• _WHAT YOU SHOULD DO_
Look for the string "isachardoublequoteopen" in the material below. Copy every line where you find it.

Segment Open

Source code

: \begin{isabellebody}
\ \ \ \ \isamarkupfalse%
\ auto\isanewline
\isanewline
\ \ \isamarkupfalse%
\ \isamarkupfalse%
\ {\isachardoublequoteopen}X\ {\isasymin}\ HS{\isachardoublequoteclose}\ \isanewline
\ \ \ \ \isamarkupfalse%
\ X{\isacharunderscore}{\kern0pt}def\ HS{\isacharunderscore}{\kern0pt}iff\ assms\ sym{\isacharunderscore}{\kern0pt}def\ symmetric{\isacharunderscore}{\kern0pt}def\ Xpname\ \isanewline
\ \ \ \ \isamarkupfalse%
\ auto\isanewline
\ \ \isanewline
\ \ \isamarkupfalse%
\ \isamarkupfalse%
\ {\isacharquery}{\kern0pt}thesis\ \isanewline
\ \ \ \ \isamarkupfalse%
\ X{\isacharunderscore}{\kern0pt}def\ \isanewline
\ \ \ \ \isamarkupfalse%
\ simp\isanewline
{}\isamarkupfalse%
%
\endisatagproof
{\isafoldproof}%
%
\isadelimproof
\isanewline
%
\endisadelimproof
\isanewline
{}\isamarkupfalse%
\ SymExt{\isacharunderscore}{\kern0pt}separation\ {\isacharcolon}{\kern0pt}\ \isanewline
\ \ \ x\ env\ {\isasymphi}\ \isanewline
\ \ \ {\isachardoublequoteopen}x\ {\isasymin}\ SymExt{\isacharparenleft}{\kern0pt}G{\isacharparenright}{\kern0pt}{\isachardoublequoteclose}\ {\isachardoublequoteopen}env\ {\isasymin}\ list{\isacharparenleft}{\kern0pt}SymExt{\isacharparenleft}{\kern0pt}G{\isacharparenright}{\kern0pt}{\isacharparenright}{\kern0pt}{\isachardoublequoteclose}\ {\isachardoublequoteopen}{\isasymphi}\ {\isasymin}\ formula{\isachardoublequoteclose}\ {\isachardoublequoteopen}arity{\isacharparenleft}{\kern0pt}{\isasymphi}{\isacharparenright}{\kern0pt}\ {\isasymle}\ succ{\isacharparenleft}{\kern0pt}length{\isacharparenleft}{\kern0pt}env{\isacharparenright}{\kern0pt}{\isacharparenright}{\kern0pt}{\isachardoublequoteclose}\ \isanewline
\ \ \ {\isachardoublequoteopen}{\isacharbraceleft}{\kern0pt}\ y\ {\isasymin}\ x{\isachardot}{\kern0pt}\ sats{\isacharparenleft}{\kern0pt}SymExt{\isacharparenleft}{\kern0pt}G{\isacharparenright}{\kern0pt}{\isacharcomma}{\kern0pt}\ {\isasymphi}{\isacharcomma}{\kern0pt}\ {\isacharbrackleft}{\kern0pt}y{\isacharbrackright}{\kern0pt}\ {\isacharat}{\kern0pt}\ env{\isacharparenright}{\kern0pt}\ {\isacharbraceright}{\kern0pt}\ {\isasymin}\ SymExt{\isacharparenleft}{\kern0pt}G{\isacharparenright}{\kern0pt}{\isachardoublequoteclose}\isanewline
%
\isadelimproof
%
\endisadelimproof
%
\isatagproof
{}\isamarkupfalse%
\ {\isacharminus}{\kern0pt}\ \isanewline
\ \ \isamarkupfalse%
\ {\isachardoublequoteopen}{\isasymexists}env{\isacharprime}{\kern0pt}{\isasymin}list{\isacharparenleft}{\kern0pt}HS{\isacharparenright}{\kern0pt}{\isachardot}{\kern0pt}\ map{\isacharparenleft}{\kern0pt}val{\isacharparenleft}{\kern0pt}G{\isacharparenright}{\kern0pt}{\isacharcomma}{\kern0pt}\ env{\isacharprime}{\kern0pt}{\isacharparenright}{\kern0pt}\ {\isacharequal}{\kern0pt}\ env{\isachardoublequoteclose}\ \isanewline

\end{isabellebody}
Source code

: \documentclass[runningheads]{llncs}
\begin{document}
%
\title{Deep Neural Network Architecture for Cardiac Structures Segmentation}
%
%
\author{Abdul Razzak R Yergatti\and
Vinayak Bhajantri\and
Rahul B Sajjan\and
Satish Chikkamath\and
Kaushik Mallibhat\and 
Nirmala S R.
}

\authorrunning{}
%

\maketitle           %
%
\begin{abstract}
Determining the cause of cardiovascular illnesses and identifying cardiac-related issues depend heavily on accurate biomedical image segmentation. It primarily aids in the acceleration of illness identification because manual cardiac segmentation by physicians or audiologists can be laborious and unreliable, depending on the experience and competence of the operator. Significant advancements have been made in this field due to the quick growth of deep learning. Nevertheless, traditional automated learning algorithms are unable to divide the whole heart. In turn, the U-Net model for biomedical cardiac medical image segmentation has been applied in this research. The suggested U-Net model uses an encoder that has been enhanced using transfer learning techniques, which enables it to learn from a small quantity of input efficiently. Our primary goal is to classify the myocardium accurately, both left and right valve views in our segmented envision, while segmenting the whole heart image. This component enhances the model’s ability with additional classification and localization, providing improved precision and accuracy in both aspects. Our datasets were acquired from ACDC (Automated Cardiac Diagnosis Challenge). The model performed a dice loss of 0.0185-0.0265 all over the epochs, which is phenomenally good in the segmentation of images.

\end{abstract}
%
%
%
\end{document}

Segment Closed

• _RESPONSE TO THIS TASK_
\ {\isachardoublequoteopen}X\ {\isasymin}\ HS{\isachardoublequoteclose}\ \isanewline
\ \ \ {\isachardoublequoteopen}x\ {\isasymin}\ SymExt{\isacharparenleft}{\kern0pt}G{\isacharparenright}{\kern0pt}{\isachardoublequoteclose}\ {\isachardoublequoteopen}env\ {\isasymin}\ list{\isacharparenleft}{\kern0pt}SymExt{\isacharparenleft}{\kern0pt}G{\isacharparenright}{\kern0pt}{\isacharparenright}{\kern0pt}{\isachardoublequoteclose}\ {\isachardoublequoteopen}{\isasymphi}\ {\isasymin}\ formula{\isachardoublequoteclose}\ {\isachardoublequoteopen}arity{\isacharparenleft}{\kern0pt}{\isasymphi}{\isacharparenright}{\kern0pt}\ {\isasymle}\ succ{\isacharparenleft}{\kern0pt}length{\isacharparenleft}{\kern0pt}env{\isacharparenright}{\kern0pt}{\isacharparenright}{\kern0pt}{\isachardoublequoteclose}\ \isanewline
\ \ \ {\isachardoublequoteopen}{\isacharbraceleft}{\kern0pt}\ y\ {\isasymin}\ x{\isachardot}{\kern0pt}\ sats{\isacharparenleft}{\kern0pt}SymExt{\isacharparenleft}{\kern0pt}G{\isacharparenright}{\kern0pt}{\isacharcomma}{\kern0pt}\ {\isasymphi}{\isacharcomma}{\kern0pt}\ {\isacharbrackleft}{\kern0pt}y{\isacharbrackright}{\kern0pt}\ {\isacharat}{\kern0pt}\ env{\isacharparenright}{\kern0pt}\ {\isacharbraceright}{\kern0pt}\ {\isasymin}\ SymExt{\isacharparenleft}{\kern0pt}G{\isacharparenright}{\kern0pt}{\isachardoublequoteclose}\isanewline
\ {\isachardoublequoteopen}{\isasymexists}env{\isacharprime}{\kern0pt}{\isasymin}list{\isacharparenleft}{\kern0pt}HS{\isacharparenright}{\kern0pt}{\isachardot}{\kern0pt}\ map{\isacharparenleft}{\kern0pt}val{\isacharparenleft}{\kern0pt}G{\isacharparenright}{\kern0pt}{\isacharcomma}{\kern0pt}\ env{\isacharprime}{\kern0pt}{\isacharparenright}{\kern0pt}\ {\isacharequal}{\kern0pt}\ env{\isachardoublequoteclose}\ \isanewline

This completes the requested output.